Recent work suggests that (stochastic) gradient descent self-organizes near an instability boundary, shaping both optimization and the solutions found. Momentum and mini-batch gradients are widely used in practical deep learning optimization, but it remains unclear whether they operate in a comparable regime of instability. We demonstrate that SGD with momentum exhibits an Edge of Stochastic Stability (EoSS)-like regime with batch-size-dependent behavior that cannot be explained by a single momentum-adjusted stability threshold.
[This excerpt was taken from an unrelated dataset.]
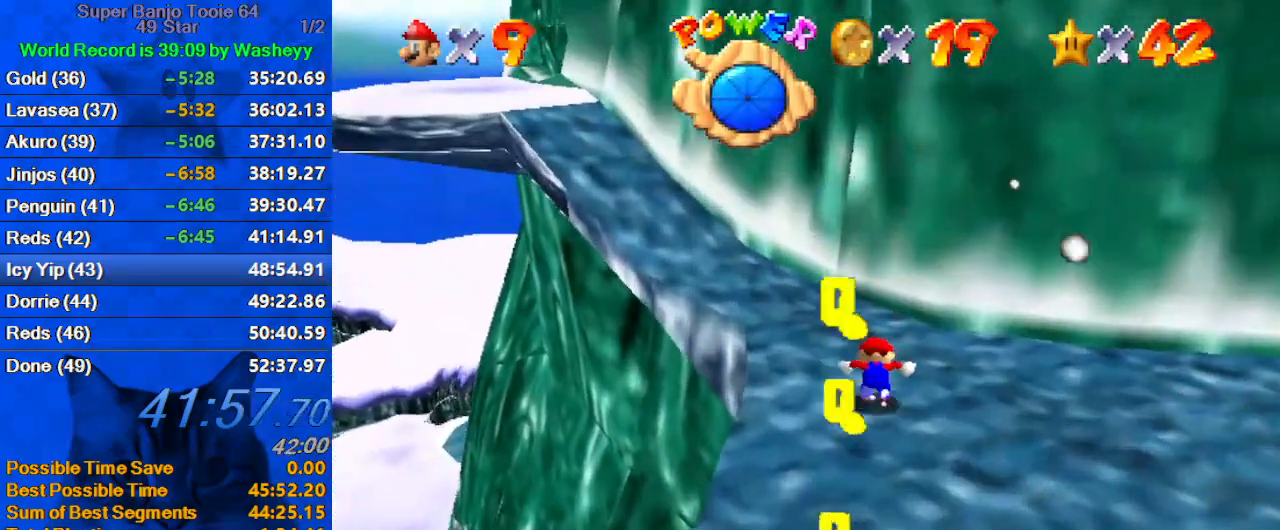
{"keys": ["up"], "events": [[100, "left", "down"], [234, "shift", "down"], [334, "left", "up"], [434, "shift", "up"]]}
Batch Sharpness (the expected directional mini-batch curvature) stabilizes in two distinct regimes: at small batch sizes it converges to a lower plateau $2(1-\beta)/\eta$, reflecting amplification of stochastic fluctuations by momentum and favoring flatter regions than vanilla SGD; at large batch sizes it converges to a higher plateau $2(1+\beta)/\eta$, where momentum recovers its classical stabilizing effect and favors sharper regions consistent with full-batch dynamics. We further show that this aligns with linear stability thresholds and discuss the implications for hyperparameter tuning and coupling.

Editorial analysis

A structured set of objections, weighed in public.
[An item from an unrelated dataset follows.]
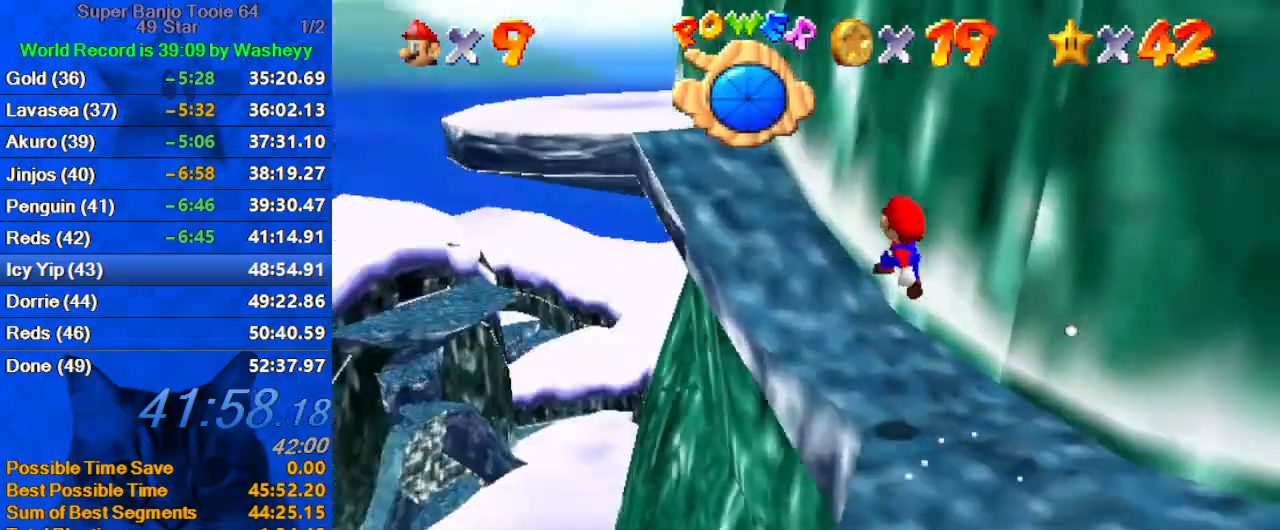
{"keys": ["ctrl", "shift", "up"], "events": [[34, "d", "down"], [167, "d", "up"], [200, "ctrl", "down"], [300, "ctrl", "up"], [367, "shift", "down"], [400, "ctrl", "down"]]}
Desk editor's note, referee report, simulated authors' rebuttal, and a circularity audit. Tearing a paper down is the easy half of reading it; the pith above is the substance, this is the friction.

Desk Editor's Note private letter to a colleague

Momentum splits the edge of stochastic stability into two batch-size regimes with distinct sharpness plateaus that cannot be reduced to one adjusted threshold.

read the letter

The main thing here is that momentum in SGD produces two separate regimes for how batch sharpness settles at the edge of stochastic stability, and the switch depends on batch size in a way that prior single-threshold adjustments do not cover. At small batches the sharpness converges to the lower plateau 2(1-β)/η, where momentum amplifies noise and favors flatter regions. At large batches it moves to the higher plateau 2(1+β)/η, where momentum acts more like a stabilizer and permits sharper solutions closer to full-batch behavior. The paper derives these expressions and shows the regime change in simulations, which is the concrete extension beyond vanilla EoSS results. This gives explicit, usable formulas that tie β, η, and batch size together, and the alignment with linear stability thresholds is a clean consistency check. The work is most useful for people already working on implicit regularization through optimizer dynamics. A reader who knows the earlier EoSS papers can evaluate the new claims without much extra background. The soft spot is that the central claim rests on finite simulations reflecting true asymptotic behavior and on linear stability directly controlling the measured batch sharpness in nonlinear deep-net training. The abstract does not include the full derivations, error analysis, or long-run convergence checks, so it is not yet clear how robust the plateaus remain when those assumptions are relaxed. Still, the claims are specific enough to be checked. I would send this to peer review so referees can verify the math and the experimental details directly.

Referee Report

2 major / 2 minor

Summary. The manuscript claims that SGD with momentum exhibits an Edge of Stochastic Stability (EoSS)-like regime in which batch sharpness (expected directional mini-batch curvature) converges to two distinct, batch-size-dependent plateaus: a lower value of 2(1-β)/η at small batch sizes (reflecting momentum-amplified stochastic fluctuations) and a higher value of 2(1+β)/η at large batch sizes (recovering classical momentum stabilization). This regime separation cannot be captured by any single momentum-adjusted stability threshold and is shown to align with linear stability analysis, with implications for hyperparameter tuning and optimization dynamics.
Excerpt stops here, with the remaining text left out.